By Alister Doyle, Environment Correspondent

OSLO (Reuters) - A meltdown of West Antarctica's ice sheet would raise sea levels by half as much as previously expected, but the impact would still be catastrophic, especially for U.S. coastal cities, a study showed.

A collapse of the ice sheet, viewed by scientists as more vulnerable than Greenland or East Antarctica because of global warming, would push up world sea levels by 3.3 meters (11 ft) over hundreds of years rather than 5-6 as long estimated.

"The long-term impact of West Antarctica is not be as serious as previously believed," said Jonathan Bamber, a professor at Bristol University in England who led the study in Friday's edition in the journal Science.

"But 17 million people in Bangladesh alone would be displaced by a sea level rise of 1.5 meters," he told Reuters. "The consequences for the planet and stability of society as a whole for even a 1-2 meters rise is very, very serious."

Sea levels off North America would rise more than anywhere else under the new projections, by Bamber and experts at University of Durham in England and Delft University of Technology in the Netherlands.

Antarctica's vast mass exerts a gravitational tug that raises water levels in the Southern Ocean.
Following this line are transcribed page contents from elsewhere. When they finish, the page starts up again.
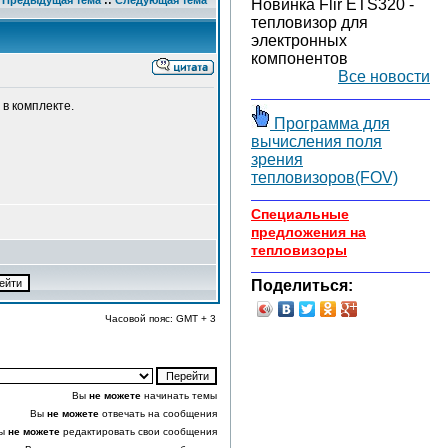
Предыдущая тема
::
Следующая тема
Новинка Flir ETS320 -
тепловизор для
электронных
компонентов
Все новости
в комплекте.
Программа для
вычисления поля
зрения
тепловизоров(FOV)
Специальные
предложения на
тепловизоры
Поделиться:
Часовой пояс: GMT + 3
Вы
не можете
начинать темы
Вы
не можете
отвечать на сообщения
ы
не можете
редактировать свои сообщения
If that ice were to melt, computer models project that sea levels would rise fastest around North America, while falling in the Southern Ocean.

"Levels on the U.S. seaboards would rise 25 percent more than the global average and threaten cities like New York, Washington DC, and San Francisco," the University of Colorado at Boulder, where Bamber is now a visiting fellow, said in a statement.

ICEBERGS

West Antarctica is believed to be vulnerable because much of its ice rests on bedrock below sea level. Global warming, blamed by the U.N. Climate Panel on human use of fossil fuels, could let water seep in under the ice and make giant chunks buoyant.

Any such collapse would probably last hundreds years, leaving West Antarctica as a series of islands. Bamber said there is evidence that West Antarctica has collapsed in the past, perhaps as recently as 400,000 years ago.

The vast East Antarctic sheet, equivalent to about 50 meters of sea level rise, and Greenland, equivalent to 7 meters, rest on bedrock above sea level.

About 10 ice shelves further north on the Antarctic Peninsula have broken up in recent years, most recently part of the Wilkins Ice Shelf shattered into icebergs last month.

The U.N. Climate Panel projected in a 2007 report that world sea levels would rise by between 18 and 59 cm (7-24 inches) this century because of global warming -- excluding any accelerating thaw of Antarctica or Greenland.

Bamber's study, which updated data from a 1978 report that estimated a 5-6 meter rise, looked solely at the risks of collapse of West Antarctica. The pattern of sea level rise would be different -- especially in the Atlantic -- if Greenland shrank simultaneously.